### DATA TO PROCESS
[BEGIN]
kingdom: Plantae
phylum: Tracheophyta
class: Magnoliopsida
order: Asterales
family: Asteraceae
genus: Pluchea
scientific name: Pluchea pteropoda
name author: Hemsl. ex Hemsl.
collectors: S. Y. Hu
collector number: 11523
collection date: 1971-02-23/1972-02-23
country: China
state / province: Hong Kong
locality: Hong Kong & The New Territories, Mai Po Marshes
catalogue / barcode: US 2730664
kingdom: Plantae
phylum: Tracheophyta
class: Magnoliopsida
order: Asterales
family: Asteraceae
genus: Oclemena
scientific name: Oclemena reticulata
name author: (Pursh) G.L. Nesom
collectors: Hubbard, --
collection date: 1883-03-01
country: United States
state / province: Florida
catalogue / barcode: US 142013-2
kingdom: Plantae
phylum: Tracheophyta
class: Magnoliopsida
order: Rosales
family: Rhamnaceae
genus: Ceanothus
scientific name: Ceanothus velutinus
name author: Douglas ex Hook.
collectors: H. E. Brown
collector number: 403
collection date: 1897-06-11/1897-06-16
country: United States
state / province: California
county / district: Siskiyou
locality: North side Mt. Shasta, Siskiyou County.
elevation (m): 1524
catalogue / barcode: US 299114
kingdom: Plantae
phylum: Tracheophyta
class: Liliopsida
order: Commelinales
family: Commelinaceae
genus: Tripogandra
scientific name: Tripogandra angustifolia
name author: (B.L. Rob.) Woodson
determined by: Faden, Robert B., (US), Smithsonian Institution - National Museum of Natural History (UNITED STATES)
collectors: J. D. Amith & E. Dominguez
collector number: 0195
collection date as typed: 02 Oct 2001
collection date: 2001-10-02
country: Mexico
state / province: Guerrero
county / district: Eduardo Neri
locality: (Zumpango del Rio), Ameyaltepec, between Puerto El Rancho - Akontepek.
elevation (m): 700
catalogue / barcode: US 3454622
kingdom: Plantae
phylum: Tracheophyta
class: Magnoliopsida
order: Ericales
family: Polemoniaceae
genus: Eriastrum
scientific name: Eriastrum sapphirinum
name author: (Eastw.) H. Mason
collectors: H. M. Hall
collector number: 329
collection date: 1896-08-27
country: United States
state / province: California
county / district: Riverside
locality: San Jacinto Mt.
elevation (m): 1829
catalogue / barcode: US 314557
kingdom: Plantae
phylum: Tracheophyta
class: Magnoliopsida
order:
[END]
### TO BE DONE
Retype every line of the entries above, keeping each character unchanged.

### SOLUTION FOR THIS PROBLEM
kingdom: Plantae
phylum: Tracheophyta
class: Magnoliopsida
order: Asterales
family: Asteraceae
genus: Pluchea
scientific name: Pluchea pteropoda
name author: Hemsl. ex Hemsl.
collectors: S. Y. Hu
collector number: 11523
collection date: 1971-02-23/1972-02-23
country: China
state / province: Hong Kong
locality: Hong Kong & The New Territories, Mai Po Marshes
catalogue / barcode: US 2730664
kingdom: Plantae
phylum: Tracheophyta
class: Magnoliopsida
order: Asterales
family: Asteraceae
genus: Oclemena
scientific name: Oclemena reticulata
name author: (Pursh) G.L. Nesom
collectors: Hubbard, --
collection date: 1883-03-01
country: United States
state / province: Florida
catalogue / barcode: US 142013-2
kingdom: Plantae
phylum: Tracheophyta
class: Magnoliopsida
order: Rosales
family: Rhamnaceae
genus: Ceanothus
scientific name: Ceanothus velutinus
name author: Douglas ex Hook.
collectors: H. E. Brown
collector number: 403
collection date: 1897-06-11/1897-06-16
country: United States
state / province: California
county / district: Siskiyou
locality: North side Mt. Shasta, Siskiyou County.
elevation (m): 1524
catalogue / barcode: US 299114
kingdom: Plantae
phylum: Tracheophyta
class: Liliopsida
order: Commelinales
family: Commelinaceae
genus: Tripogandra
scientific name: Tripogandra angustifolia
name author: (B.L. Rob.) Woodson
determined by: Faden, Robert B., (US), Smithsonian Institution - National Museum of Natural History (UNITED STATES)
collectors: J. D. Amith & E. Dominguez
collector number: 0195
collection date as typed: 02 Oct 2001
collection date: 2001-10-02
country: Mexico
state / province: Guerrero
county / district: Eduardo Neri
locality: (Zumpango del Rio), Ameyaltepec, between Puerto El Rancho - Akontepek.
elevation (m): 700
catalogue / barcode: US 3454622
kingdom: Plantae
phylum: Tracheophyta
class: Magnoliopsida
order: Ericales
family: Polemoniaceae
genus: Eriastrum
scientific name: Eriastrum sapphirinum
name author: (Eastw.) H. Mason
collectors: H. M. Hall
collector number: 329
collection date: 1896-08-27
country: United States
state / province: California
county / district: Riverside
locality: San Jacinto Mt.
elevation (m): 1829
catalogue / barcode: US 314557
kingdom: Plantae
phylum: Tracheophyta
class: Magnoliopsida
order:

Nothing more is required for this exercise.